Sebelum Deklarasi Djuanda diterima dan ditetapkan dalam konvensi hukum laut internasional UNCLOS 1982, setiap pulau hanya mempunyai laut sejauh 3 mil dari garis pantai. Jalur I dan II termasuk wilayah teritorial, sedangkan jalur III adalah wilayah ZEEI. Jalur II dan III murni perluasan wilayah pengelolaan laut Indonesia. Jalur III yang merupakan wilayah ZEEI di mana Indonesia memiliki hak berdaulat (sovereign right) untuk memanfaatkan sumber daya alam termasuk sumber daya ikan yang pengelolaannya di bawah wewenang KKP (izin pusat).
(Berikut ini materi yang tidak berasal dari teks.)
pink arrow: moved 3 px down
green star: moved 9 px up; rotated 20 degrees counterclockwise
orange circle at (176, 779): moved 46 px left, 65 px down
Indonesia telah meratifikasi Konvensi Perserikatan Bangsa-Bangsa tentang Hukum Laut (UNCLOS) melalui UU No 17/1985. Wilayah ZEEI yang lebarnya tidak melebihi 200 mil laut wajib dimanfaatkan secara optimal. Jika ada surplus dari jumlah tangkapan yang diperbolehkan, maka negara lain yang tidak memiliki pantai atau negara yang secara geografis tidak beruntung memperoleh kesempatan untuk turut serta memanfaatkan ZEEI.
Perjuangan Ir H Djuanda Kartawidjaja berhasil menjadikan Indonesia sebagai archipelagic states sekaligus menambah luas wilayah laut Indonesia 2,5 kali lipat. Sebagai generasi penerus, seharusnya kita menghormati dan menghargai perjuangan beliau dengan cara memanfaatkan sumber daya di wilayah ZEEI secara optimal dan tidak perlu berbagi dengan negara lain kecuali memang tidak mampu.
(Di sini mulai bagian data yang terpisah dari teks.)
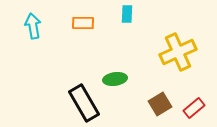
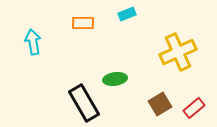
cyan rectangle: rotated 66 degrees clockwise
cyan arrow: moved 16 px down
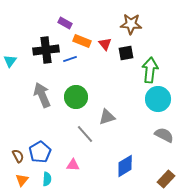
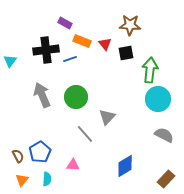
brown star: moved 1 px left, 1 px down
gray triangle: rotated 30 degrees counterclockwise
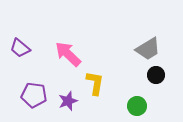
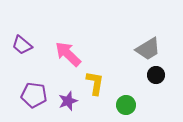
purple trapezoid: moved 2 px right, 3 px up
green circle: moved 11 px left, 1 px up
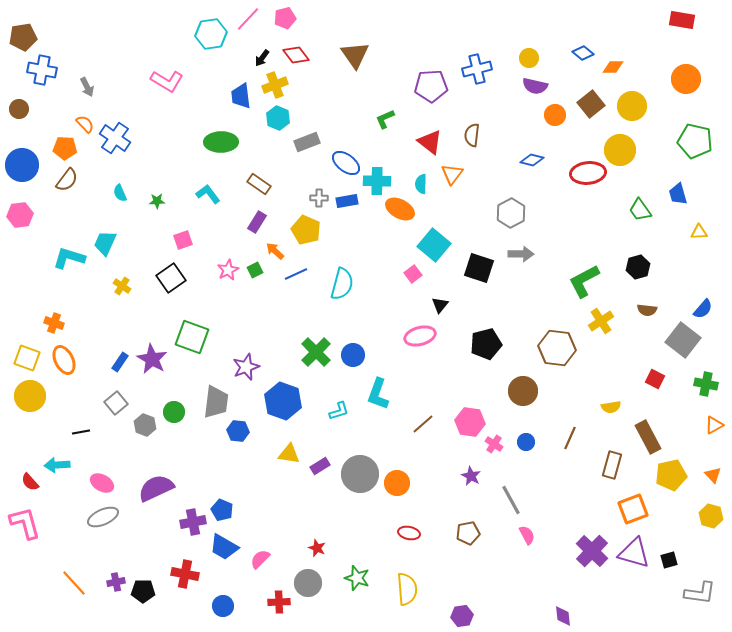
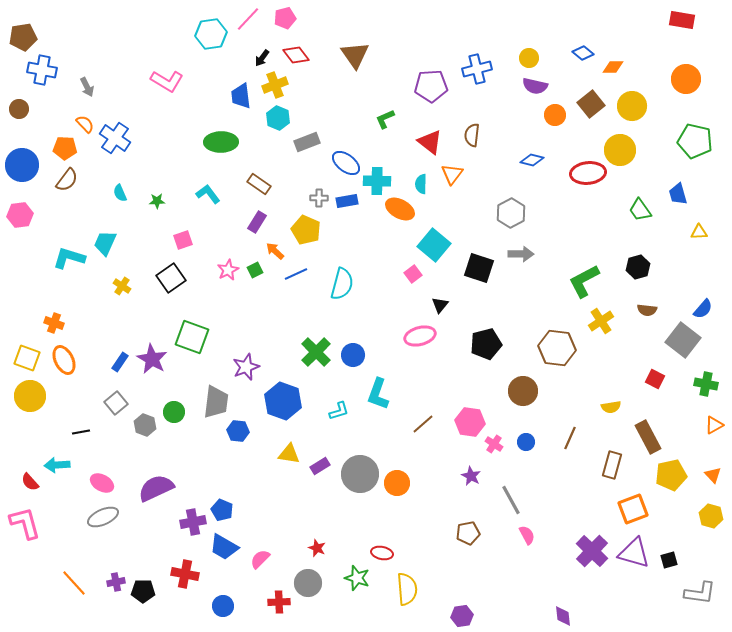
red ellipse at (409, 533): moved 27 px left, 20 px down
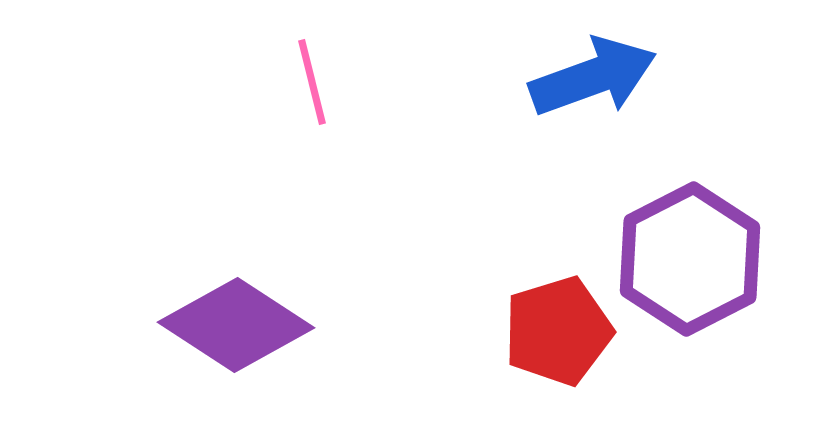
Dikotomi pendekatan pengendalian penangkapan ikan konvensional yang berdasarkan input control dan PIT yang berdasarkan output control tidak perlu dipertentangkan, seharusnya dapat saling melengkapi. Yang harus dihindari adalah kebijakan open access yang tanpa pengendalian sama sekali sehingga membahayakan keberlanjutan sumber daya ikan dan keberlanjutan usaha nelayan.
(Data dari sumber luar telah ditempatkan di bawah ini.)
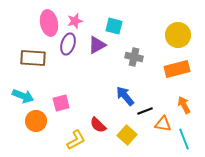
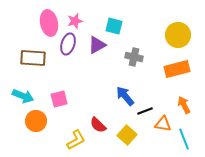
pink square: moved 2 px left, 4 px up
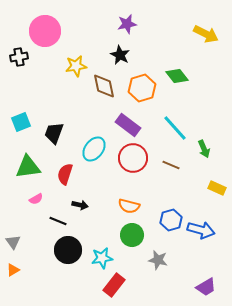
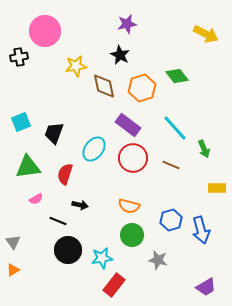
yellow rectangle: rotated 24 degrees counterclockwise
blue arrow: rotated 60 degrees clockwise
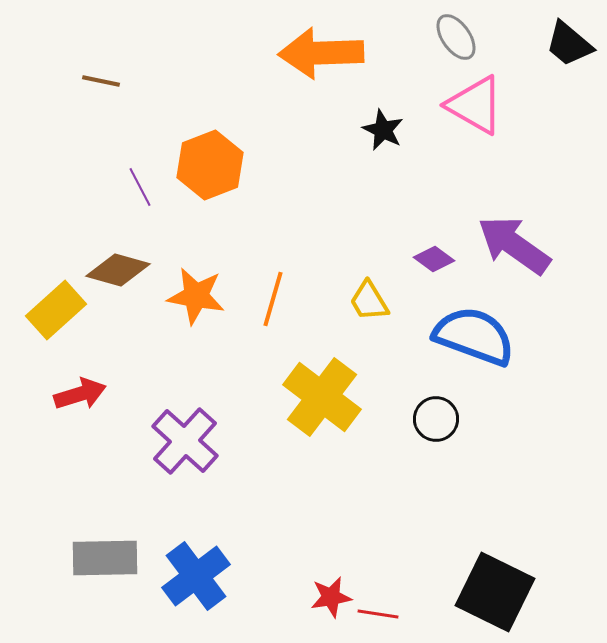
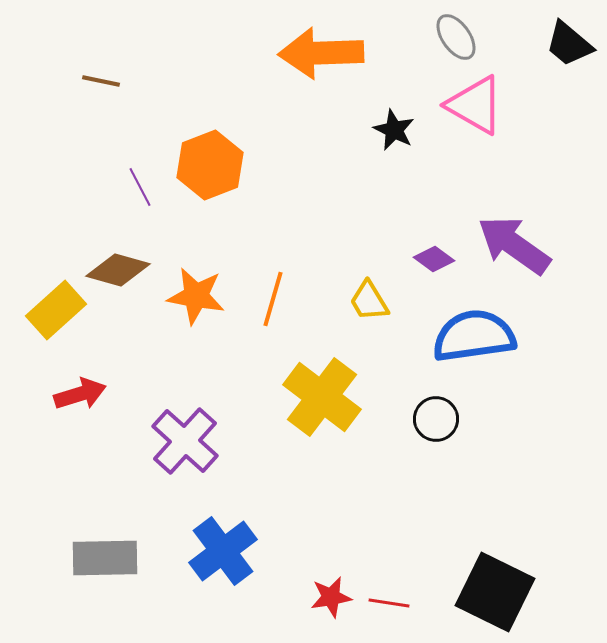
black star: moved 11 px right
blue semicircle: rotated 28 degrees counterclockwise
blue cross: moved 27 px right, 25 px up
red line: moved 11 px right, 11 px up
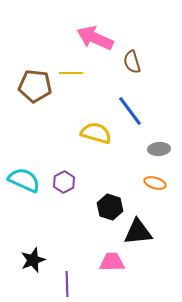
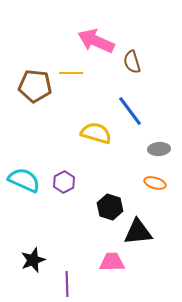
pink arrow: moved 1 px right, 3 px down
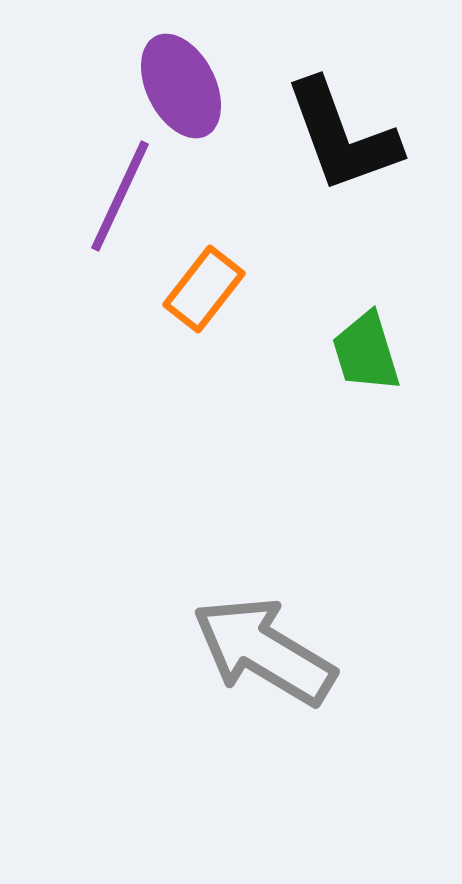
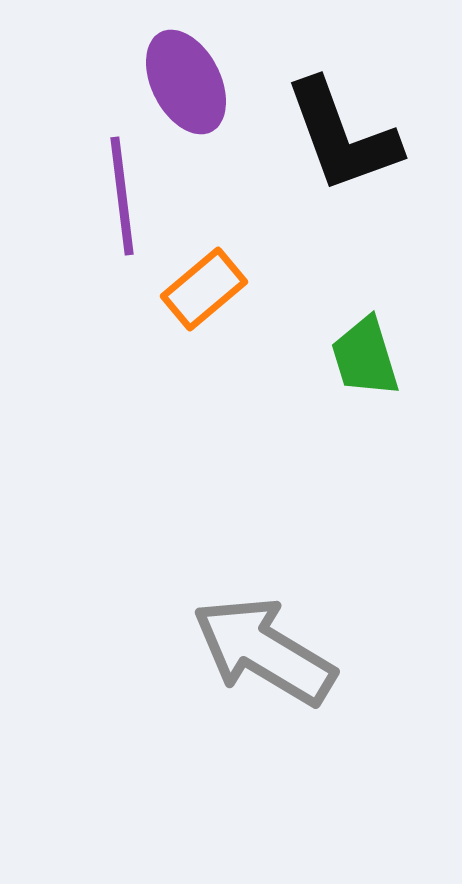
purple ellipse: moved 5 px right, 4 px up
purple line: moved 2 px right; rotated 32 degrees counterclockwise
orange rectangle: rotated 12 degrees clockwise
green trapezoid: moved 1 px left, 5 px down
Kementerian (KKP) sebaiknya tidak membuat peraturan atau kebijakan baru yang menimbulkan polemik baru sementara persoalan lama masih belum tuntas. Akademisi sebagai the last resort juga diharapkan menjadi wasit yang adil, dan berani mengambil sikap tegas dan obyektif untuk membantu menuntaskan polemik PNBP dan PIT.
Percepatan pelaksanaan PIT tidak cukup sekadar membentuk tim percepatan PIT. Tidak siapnya KKP dalam penyusunan peraturan turunan untuk melaksanakan PIT merupakan masalah internal dan jangan dijadikan alasan untuk menghentikan proses perizinan. Stop proses perizinan adalah tindakan yang sangat kontraproduktif dan menunjukkan tidak berfungsinya tim percepatan.
Reaktualisasi revolusi mental yang digagas Presiden Jokowi perlu segera diterapkan di KKP untuk memperbaiki iklim usaha agar kondusif agar realisasi investasi dapat meningkat signifikan. Cita-cita menjadikan laut masa depan bangsa dan Indonesia sebagai poros maritim dunia sulit terwujud jika tidak ada perubahan arah kebijakan.